The A(2A) adenosine (A(2A)R) and D(2) dopamine (D(2)R) receptors form oligomers in the cell membrane and allosteric interactions across the A(2A)R–D(2)R heteromer represent a target for development of drugs against central nervous system disorders. However, understanding of the molecular determinants of A(2A)R–D(2)R heteromerization and the allosteric antagonistic interactions between the receptor protomers is still limited. In this work, a structural model of the A(2A)R–D(2)R heterodimer was generated using a combined experimental and computational approach.
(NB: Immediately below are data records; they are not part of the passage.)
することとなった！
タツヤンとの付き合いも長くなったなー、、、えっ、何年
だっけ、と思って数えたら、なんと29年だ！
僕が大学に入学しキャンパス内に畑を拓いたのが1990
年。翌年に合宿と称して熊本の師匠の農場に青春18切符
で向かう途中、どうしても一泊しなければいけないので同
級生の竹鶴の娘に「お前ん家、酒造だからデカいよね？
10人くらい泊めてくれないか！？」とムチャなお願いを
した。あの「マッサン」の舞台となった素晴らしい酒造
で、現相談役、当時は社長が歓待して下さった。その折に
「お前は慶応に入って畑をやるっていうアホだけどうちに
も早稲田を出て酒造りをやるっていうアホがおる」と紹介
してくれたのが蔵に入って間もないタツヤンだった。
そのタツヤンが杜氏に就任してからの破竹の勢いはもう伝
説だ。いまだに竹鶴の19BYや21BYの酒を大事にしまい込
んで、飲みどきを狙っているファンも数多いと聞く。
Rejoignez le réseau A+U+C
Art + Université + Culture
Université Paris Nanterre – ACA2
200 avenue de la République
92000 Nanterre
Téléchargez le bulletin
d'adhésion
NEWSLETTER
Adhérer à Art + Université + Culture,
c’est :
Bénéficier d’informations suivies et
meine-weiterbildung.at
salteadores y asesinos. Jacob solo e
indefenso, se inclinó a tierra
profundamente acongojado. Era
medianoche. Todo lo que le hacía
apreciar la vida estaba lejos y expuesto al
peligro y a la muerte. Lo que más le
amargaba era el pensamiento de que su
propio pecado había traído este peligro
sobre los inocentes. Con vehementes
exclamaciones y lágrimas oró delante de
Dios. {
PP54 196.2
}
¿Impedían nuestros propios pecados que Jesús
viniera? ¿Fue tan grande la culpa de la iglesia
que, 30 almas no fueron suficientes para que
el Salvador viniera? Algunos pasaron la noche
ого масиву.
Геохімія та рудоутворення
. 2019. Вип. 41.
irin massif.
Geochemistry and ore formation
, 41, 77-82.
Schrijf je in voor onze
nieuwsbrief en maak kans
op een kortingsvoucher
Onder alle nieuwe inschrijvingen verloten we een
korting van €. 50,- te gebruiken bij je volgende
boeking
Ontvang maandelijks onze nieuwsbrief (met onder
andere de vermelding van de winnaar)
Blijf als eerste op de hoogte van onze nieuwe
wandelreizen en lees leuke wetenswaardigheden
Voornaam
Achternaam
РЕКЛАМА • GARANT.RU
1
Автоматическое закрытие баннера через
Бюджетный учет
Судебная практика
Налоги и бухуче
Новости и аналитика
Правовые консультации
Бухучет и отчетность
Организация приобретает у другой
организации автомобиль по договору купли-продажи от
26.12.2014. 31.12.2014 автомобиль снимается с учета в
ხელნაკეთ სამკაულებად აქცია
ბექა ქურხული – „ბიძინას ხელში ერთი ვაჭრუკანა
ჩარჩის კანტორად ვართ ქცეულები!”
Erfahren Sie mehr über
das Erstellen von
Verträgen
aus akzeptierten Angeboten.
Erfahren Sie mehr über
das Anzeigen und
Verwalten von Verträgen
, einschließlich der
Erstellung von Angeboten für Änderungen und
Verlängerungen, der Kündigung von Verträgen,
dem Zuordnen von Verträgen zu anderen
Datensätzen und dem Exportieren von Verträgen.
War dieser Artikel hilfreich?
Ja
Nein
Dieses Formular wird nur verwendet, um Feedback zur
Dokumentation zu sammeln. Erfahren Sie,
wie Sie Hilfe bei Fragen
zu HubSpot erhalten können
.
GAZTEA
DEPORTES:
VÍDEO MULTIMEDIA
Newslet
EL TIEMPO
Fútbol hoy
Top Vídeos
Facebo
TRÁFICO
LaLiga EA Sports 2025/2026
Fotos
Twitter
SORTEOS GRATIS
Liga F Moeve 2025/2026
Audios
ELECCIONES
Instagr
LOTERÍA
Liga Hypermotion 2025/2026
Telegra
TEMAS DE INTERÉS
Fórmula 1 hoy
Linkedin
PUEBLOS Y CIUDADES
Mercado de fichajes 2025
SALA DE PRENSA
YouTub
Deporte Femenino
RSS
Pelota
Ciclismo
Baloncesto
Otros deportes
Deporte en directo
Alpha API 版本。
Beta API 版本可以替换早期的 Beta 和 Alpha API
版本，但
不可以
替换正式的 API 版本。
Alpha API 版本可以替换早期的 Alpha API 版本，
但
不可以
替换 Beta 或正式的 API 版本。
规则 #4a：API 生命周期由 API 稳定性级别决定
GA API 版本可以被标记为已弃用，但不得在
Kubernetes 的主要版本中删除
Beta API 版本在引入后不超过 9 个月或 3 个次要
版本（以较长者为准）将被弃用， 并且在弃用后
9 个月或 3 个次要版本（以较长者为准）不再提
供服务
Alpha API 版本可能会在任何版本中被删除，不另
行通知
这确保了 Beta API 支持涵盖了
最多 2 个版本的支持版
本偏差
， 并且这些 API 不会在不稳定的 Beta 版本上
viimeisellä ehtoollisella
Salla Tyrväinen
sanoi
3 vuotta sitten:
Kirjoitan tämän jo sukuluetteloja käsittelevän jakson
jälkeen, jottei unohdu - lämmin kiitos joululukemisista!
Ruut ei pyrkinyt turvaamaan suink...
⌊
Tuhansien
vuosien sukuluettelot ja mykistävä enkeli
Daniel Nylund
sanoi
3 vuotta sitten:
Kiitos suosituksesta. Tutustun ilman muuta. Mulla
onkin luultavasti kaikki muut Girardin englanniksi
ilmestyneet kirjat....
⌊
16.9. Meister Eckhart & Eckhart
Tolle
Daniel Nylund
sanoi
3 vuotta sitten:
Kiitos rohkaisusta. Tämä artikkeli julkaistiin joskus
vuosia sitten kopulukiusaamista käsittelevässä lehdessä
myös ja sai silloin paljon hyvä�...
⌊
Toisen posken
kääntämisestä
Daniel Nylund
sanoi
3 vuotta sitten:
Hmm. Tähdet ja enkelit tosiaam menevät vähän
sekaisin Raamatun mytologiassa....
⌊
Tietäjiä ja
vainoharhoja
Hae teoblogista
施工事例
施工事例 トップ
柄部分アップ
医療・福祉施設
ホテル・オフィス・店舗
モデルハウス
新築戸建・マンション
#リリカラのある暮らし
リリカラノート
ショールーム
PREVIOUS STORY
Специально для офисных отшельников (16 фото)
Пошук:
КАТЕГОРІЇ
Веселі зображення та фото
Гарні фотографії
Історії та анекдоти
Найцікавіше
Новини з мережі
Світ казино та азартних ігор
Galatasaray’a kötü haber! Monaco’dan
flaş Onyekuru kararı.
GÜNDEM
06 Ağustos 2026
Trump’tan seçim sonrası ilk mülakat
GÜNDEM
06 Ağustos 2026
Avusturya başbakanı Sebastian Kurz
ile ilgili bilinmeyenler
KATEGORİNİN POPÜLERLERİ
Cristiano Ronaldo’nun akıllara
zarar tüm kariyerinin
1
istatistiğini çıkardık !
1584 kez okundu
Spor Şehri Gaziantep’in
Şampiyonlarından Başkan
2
Regions involved in the heteromer interface were modeled based on the effects of peptides derived from the transmembrane (TM) helices on A(2A)R–D(2)R receptor–receptor interactions in bioluminescence resonance energy transfer (BRET) and proximity ligation assays. Peptides corresponding to TM-IV and TM-V of the A(2A)R blocked heterodimer interactions and disrupted the allosteric effect of A(2A)R activation on D(2)R agonist binding. Protein–protein docking was used to construct a model of the A(2A)R–D(2)R heterodimer with a TM-IV/V interface, which was refined using molecular dynamics simulations. Mutations in the predicted interface reduced A(2A)R–D(2)R interactions in BRET experiments and altered the allosteric modulation. The heterodimer model provided insights into the structural basis of allosteric modulation and the technique developed to characterize the A(2A)R–D(2)R interface can be extended to study the many other G protein-coupled receptors that engage in heteroreceptor complexes.